Tutuklular fabrika atıkları yüzünden nefes alamıyor
Bandırma 2 No’lu T Tipi Kapalı Cezaevi’ndeki tutuklular, cezaevi yakınlarındaki fabrikaların atıkları nedeniyle nefes alamıyor.

Balıkesir Bandırma 2 No’lu T Tipi Kapalı Cezaevi’nde bulunan tutuklular, İnsan Hakları Derneği (İHD) Genel Merkezi’ne gönderdikleri mektupla yaşadıkları hak ihlallerini anlattı.

Bandırma 2 No’lu T Tipi Kapalı Cezaevi A9 koğuşunda kalan tutuklular,  Ahmet Kolokan, Rüstem Daş, Hamit Ahras, Bekir Koydu, Fethullah Yiğit, Barış Akgün, Yunus Özer, Delil Ufak, Remzi Almaz, Muhammed Muhammed, Mustafa Elma, Veysi Oğuz, Lokman Babat ve Ahmet Benek zararlı atıkların kanuna uygun şekilde imha edilmemesinden dolayı yaşam alanlarının zarar gördüğüne dikkat çekti.

'HERKES SAĞLIKLI BİR YAŞAM HAKKINA SAHİPTİR’

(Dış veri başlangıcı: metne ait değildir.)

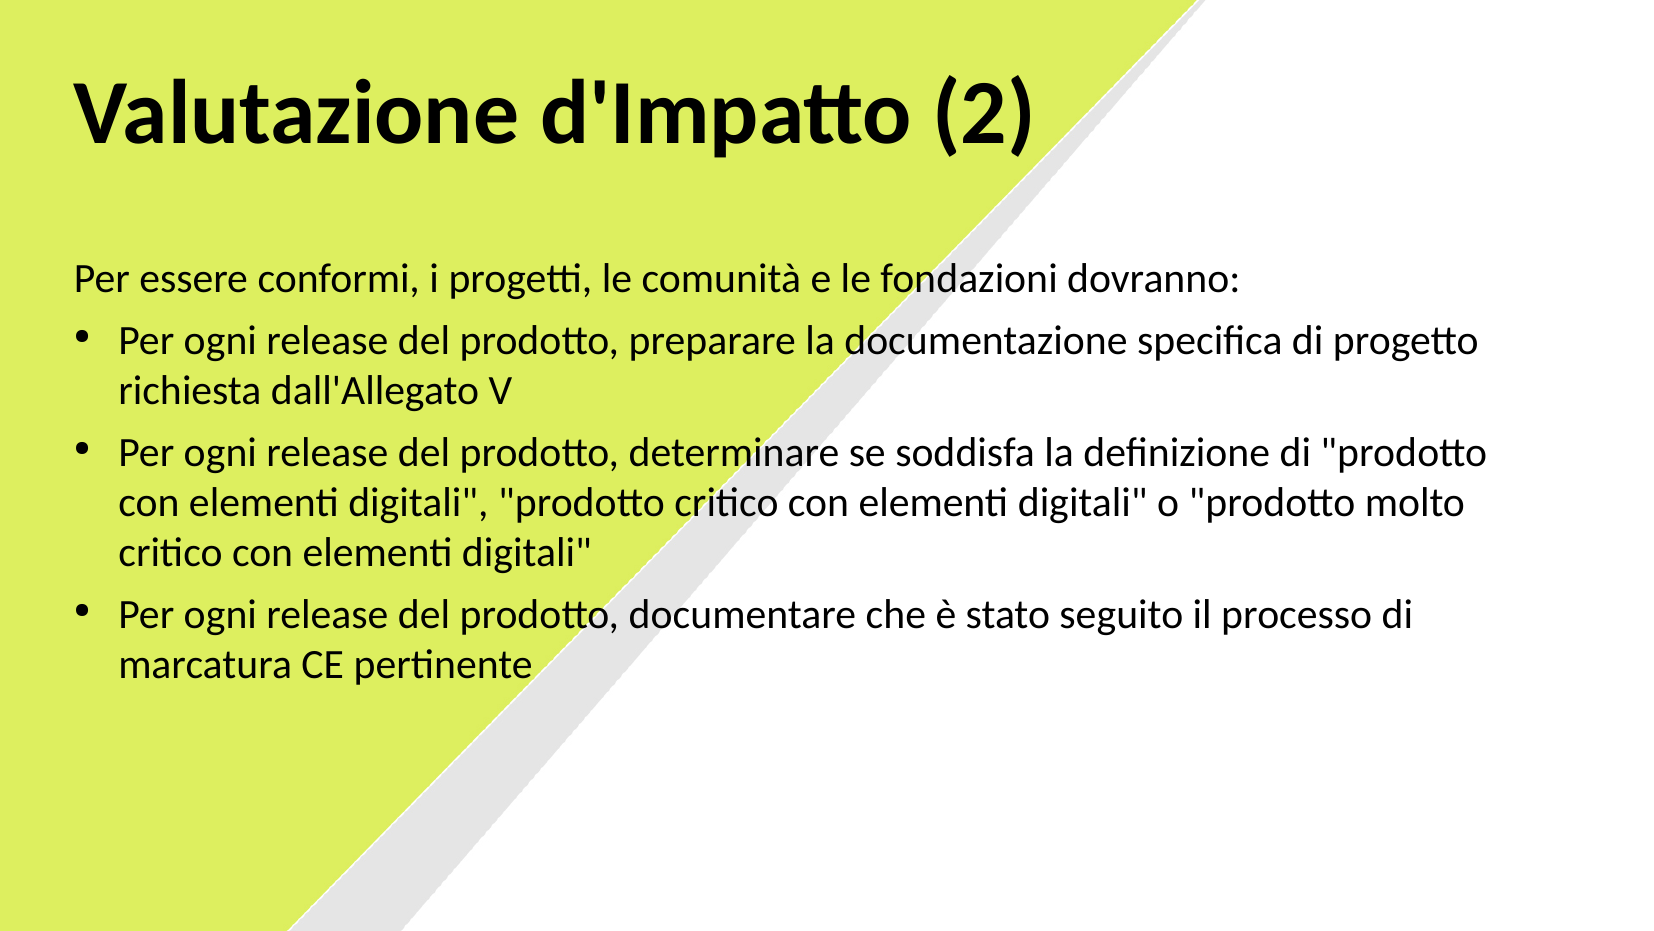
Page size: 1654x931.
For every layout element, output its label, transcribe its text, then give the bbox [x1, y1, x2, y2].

list Per essere conformi, i progetti, le comunità e le fondazioni dovranno: Per ogni release del prodotto, preparare la documentazione specifica di progetto richiesta dall'Allegato V Per ogni release del prodotto, determinare se soddisfa la definizione di "prodotto con elementi digitali", "prodotto critico con elementi digitali" o "prodotto molto critico con elementi digitali" Per ogni release del prodotto, documentare che è stato seguito il processo di marcatura CE pertinente [59, 236, 1571, 886]
picture [0, 0, 1654, 931]
title Valutazione d'Impatto (2) [59, 37, 1571, 178]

Bandırma 2 No’lu T Tipi Kapalı Cezaevi’nin yerleşkesine yakın bölgede bulunan gübre fabrikası ve tavuk üretim tesis atıklarının kanuna uygun bir şekilde imha etmemesi ve önlem alınmamasından dolayı yaşam alanlarını etkilediğini belirten tutuklular, kokudan nefes alamadıklarını söyledi. 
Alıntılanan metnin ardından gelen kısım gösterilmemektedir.